# You Know You're Owned By A Tiel When...



## Bea (Jul 26, 2007)

...you put a necklace on specifically for your tiels enjoyment! 

Everyone can add their ideas about what shows you're owned by a tiel, we'll see what crazy things we all do for our crested babies.


----------



## Laura (Jul 30, 2007)

when you make a nice plate of veggies for them before anyone else gets anything


----------



## Aly (Jul 30, 2007)

When you have to check your shoulder for poop before you leave the house...

When you find feathers in your hair...

When you tweep back to your tiel...


----------



## Laura (Jul 30, 2007)

you know your owned by a tiel when.... the poop on your shirt doesn't bother you but grosses everyone else around you out...lol



Babyluv12 said:


> When you have to check your shoulder for poop before you leave the house...


haha you beat me to it


----------



## Aly (Jul 30, 2007)

When you're writing this post


----------



## Riebie (Jul 29, 2007)

When you can't wait to get home at night to see it!!


----------



## birdieness (Jul 28, 2007)

When you would rather skip school just to stay home with them.


----------



## Kirby (Jul 28, 2007)

when your online about 14 hours a day researching on tiel forums...
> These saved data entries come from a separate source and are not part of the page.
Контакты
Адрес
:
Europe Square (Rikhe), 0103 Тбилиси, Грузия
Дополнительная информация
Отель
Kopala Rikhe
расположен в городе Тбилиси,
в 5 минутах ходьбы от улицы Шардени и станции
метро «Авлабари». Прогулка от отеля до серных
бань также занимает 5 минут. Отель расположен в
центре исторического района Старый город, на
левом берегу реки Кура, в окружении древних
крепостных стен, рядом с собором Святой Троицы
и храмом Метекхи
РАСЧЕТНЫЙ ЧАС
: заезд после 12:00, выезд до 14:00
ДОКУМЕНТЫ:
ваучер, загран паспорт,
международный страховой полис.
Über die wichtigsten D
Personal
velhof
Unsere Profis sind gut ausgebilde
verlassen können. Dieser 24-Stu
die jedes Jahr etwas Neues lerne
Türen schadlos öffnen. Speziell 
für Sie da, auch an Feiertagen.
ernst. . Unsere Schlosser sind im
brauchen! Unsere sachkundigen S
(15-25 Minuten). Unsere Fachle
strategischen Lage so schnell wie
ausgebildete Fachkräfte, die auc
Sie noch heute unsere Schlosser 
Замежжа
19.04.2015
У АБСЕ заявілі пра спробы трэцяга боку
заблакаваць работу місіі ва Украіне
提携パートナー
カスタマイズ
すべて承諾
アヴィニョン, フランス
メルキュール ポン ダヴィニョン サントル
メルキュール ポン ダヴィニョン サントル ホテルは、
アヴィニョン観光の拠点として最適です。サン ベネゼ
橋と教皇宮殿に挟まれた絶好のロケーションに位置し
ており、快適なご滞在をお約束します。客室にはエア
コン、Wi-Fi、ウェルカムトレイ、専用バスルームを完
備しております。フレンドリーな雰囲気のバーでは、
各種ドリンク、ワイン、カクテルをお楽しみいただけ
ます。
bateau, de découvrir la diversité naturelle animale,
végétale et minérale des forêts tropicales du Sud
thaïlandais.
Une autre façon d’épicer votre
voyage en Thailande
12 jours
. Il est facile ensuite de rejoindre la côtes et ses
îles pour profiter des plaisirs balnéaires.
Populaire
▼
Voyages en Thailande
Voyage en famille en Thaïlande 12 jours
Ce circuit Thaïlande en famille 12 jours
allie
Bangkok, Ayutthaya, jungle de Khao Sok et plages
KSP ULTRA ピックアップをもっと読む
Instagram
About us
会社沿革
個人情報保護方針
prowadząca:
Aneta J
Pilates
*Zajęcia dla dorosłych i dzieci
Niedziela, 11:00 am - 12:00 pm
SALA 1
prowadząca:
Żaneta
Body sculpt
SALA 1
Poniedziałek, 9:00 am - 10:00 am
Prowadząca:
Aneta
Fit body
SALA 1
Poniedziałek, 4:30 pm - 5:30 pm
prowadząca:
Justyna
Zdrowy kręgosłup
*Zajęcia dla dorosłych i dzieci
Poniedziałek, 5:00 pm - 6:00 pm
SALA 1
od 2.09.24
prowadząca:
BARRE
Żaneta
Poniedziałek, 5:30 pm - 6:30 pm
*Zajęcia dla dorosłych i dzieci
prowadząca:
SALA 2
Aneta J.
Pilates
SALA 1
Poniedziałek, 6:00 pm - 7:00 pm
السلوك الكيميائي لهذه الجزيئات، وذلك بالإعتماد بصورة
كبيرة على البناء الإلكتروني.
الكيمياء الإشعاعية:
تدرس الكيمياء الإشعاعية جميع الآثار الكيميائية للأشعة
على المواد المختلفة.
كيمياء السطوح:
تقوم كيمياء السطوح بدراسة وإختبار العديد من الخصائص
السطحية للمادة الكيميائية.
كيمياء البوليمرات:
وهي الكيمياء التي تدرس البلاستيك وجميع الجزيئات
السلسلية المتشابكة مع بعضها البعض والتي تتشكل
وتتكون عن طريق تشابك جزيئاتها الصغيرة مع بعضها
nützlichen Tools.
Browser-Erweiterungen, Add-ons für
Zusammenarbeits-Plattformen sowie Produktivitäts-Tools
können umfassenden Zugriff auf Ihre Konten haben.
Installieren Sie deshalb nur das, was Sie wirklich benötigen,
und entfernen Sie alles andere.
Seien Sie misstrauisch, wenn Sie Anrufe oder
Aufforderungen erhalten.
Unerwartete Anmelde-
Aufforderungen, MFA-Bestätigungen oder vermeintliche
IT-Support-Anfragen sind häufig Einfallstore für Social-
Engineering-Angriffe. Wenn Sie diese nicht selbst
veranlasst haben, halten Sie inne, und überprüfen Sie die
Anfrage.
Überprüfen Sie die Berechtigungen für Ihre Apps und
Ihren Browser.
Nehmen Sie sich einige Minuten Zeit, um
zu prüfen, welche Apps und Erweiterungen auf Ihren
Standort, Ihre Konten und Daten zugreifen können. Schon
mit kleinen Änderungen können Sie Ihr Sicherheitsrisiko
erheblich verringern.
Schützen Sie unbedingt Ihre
you wake up early to play with them

you give them all the food and you don't eat (my mom will ask me what to buy for groceries, and i tell her to get me lettuce, and carrots and stuff ' for me'... which really means for them... i don't eat them, as i give them to the birds) hehe. So im the one eating like a bird, and they are the oens eating like a 5 star resort...

Kirby


----------



## birdieness (Jul 28, 2007)

When yout steal the veggies your mom bought for soup and she needs it and she even told you not to touch them lol.


----------



## Aly (Jul 30, 2007)

When they are on the grocery list every week


----------



## Laura (Jul 30, 2007)

when you spend more money on them then you do yourself


----------



## birdieness (Jul 28, 2007)

When you spend over 1000 in cages through out 2 years. ( i know some people even spend more so i'm not complaining)


----------



## Bea (Jul 26, 2007)

birdieness said:


> When you spend over 1000 in cages through out 2 years. ( i know some people even spend more so i'm not complaining)


I wish i had $1000 to spend on cages. 

....you cut your nice warm shower short because you want to get photos of the cute soggy cockatiels before they dry.


----------



## Aly (Jul 30, 2007)

When you hear them tweep after you if you are out of their sight..and you answer back.


----------



## Bea (Jul 26, 2007)

When you start lecturing them on cockatiel etiquette, because obviously your babies understand you.


----------



## birdieness (Jul 28, 2007)

> I wish i had $1000 to spend on cages.


 I wish i knew were that money came from lol
well lets see,First cage ever bought was $100,Second bigger cage was $265, Cockatiels cage was $275, New huge flight cage comming $430( could be more yet tho),$1060 Total. not bad but i will get hopfully The 275 back from the tiels cage when is sell it again.


----------



## Mystry Mew (Jul 28, 2007)

When you walk in the front door, you whistle loudly to them so they know you're home.


----------



## Meghanxx4 (Jul 31, 2007)

You make your parent drive 45 minutes across town just to get the right bird food.


----------



## Bea (Jul 26, 2007)

When you feel bad for sleeping in because you know it means they stay covered up for longer.


----------



## Aly (Jul 30, 2007)

When you keep suggesting to your employer that they should have a work from home option, just so you can be home with them.


----------



## Bea (Jul 26, 2007)

You spend $14 on a toy you KNOW isn't going to last more than a few days.


----------



## xxxSpikexxx (Jul 30, 2007)

Meghanxx4 said:


> You make your parent drive 45 minutes across town just to get the right bird food.


 I wish my Dad would drive me to get the food. I have to buy it over the internet  When you buy a cockatiel toy necklace and walk outside with it on


----------



## Aly (Jul 30, 2007)

When you feel bad for having a job...


----------



## Sophia (Aug 11, 2007)

When your tiel chirps when you enter the room or if it screams when you go out, so you go back in because you can't help it ?


----------